I find this framing consistently unhelpful, and I want to say why without sounding like someone who thinks the tools aren’t useful. They are. The framing isn’t.

The actual decision

When I’m looking at a piece of work, the question I’m actually asking is: what’s the fastest path to a reliable outcome?

Sometimes that’s AI. More often it’s a combination. Sometimes it’s just running a PowerShell script I wrote two years ago that works perfectly and requires no prompting.

“AI-first” as a directive skips the decision entirely. It assumes the answer before understanding the problem, which is the exact failure mode it’s trying to fix (replacing “we’ve always done it this way” with “we use AI now”).

Where it goes wrong in practice

I’ve seen AI-first thinking produce three specific failure patterns:

Complexity creep. A simple data transformation that could be a ten-line script becomes a prompt chain with retry logic and validation. More moving parts, more things to go wrong.

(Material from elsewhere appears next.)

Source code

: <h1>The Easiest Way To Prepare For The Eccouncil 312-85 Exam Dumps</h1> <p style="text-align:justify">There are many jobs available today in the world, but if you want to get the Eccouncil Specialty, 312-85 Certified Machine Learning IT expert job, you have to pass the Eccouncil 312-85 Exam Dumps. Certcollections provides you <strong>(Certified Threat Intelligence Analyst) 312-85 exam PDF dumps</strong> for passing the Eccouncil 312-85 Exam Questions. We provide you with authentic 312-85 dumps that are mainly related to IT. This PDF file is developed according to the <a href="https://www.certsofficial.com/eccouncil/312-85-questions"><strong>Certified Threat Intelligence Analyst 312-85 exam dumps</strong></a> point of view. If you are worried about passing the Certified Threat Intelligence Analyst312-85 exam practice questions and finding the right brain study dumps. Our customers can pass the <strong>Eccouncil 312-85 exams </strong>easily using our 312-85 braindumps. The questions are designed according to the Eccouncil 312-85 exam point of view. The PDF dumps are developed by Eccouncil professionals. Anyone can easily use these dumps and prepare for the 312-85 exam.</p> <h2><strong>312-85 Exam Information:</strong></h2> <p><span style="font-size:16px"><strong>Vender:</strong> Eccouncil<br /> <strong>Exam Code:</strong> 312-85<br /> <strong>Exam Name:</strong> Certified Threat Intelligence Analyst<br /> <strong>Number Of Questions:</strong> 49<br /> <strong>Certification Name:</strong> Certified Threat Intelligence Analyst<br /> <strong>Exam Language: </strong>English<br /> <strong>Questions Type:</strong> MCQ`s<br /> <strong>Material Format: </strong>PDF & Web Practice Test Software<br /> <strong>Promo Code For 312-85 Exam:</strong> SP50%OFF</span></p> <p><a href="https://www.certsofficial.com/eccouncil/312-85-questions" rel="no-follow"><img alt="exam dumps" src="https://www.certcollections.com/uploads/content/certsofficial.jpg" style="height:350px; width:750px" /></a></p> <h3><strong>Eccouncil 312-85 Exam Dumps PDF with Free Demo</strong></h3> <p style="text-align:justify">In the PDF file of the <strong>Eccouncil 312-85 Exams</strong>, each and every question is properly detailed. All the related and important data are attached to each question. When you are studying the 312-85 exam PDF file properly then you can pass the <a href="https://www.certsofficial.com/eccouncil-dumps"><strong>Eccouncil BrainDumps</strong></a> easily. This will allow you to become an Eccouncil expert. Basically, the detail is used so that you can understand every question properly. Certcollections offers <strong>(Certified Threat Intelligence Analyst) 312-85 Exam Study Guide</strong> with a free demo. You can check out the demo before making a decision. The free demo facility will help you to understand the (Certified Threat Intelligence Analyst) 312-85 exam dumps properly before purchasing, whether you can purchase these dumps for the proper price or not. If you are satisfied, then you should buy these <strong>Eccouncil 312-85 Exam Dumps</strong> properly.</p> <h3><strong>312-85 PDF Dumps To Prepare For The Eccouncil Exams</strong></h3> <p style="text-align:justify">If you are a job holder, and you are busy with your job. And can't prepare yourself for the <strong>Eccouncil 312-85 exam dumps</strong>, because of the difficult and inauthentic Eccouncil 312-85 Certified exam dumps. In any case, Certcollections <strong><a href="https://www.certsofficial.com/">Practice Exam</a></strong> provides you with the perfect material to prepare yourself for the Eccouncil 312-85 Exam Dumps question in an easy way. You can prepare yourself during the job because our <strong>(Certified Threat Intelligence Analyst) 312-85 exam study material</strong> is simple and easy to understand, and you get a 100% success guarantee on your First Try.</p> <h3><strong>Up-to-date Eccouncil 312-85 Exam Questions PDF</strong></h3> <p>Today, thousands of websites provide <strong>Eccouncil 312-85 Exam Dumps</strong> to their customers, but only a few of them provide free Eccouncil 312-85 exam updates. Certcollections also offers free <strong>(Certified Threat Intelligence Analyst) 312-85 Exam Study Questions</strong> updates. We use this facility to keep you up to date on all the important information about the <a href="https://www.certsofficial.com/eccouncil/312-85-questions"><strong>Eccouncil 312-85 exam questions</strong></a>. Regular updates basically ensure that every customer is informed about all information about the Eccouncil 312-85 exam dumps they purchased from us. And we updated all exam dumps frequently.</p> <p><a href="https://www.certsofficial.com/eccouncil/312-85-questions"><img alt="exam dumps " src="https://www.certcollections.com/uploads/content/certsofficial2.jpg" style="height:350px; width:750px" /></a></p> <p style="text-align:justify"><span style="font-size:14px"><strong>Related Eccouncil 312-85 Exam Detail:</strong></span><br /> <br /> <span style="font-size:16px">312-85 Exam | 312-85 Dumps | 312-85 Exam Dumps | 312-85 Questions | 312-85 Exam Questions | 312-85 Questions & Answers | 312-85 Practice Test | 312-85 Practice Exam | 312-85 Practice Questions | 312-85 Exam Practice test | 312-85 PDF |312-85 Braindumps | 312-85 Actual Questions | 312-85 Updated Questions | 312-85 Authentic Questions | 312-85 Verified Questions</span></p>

Confidence without accuracy. AI produces a plausible-sounding answer faster than a correct one. When speed is the goal, you stop checking. This ends badly.

Skill atrophy. If you always reach for AI when you’re stuck, you stop building the mental models that tell you when AI’s answer is wrong. Which is the one thing you actually need.

The framing I prefer

Problem-first. For any given piece of work: what does success look like, what do I actually know about this problem, and what’s the best tool for it?

AI is often the best tool. It’s also sometimes not. The skill is knowing which is which, and that skill requires you to actually think about the problem before opening a chat window.

Boring mental model. Genuinely better results.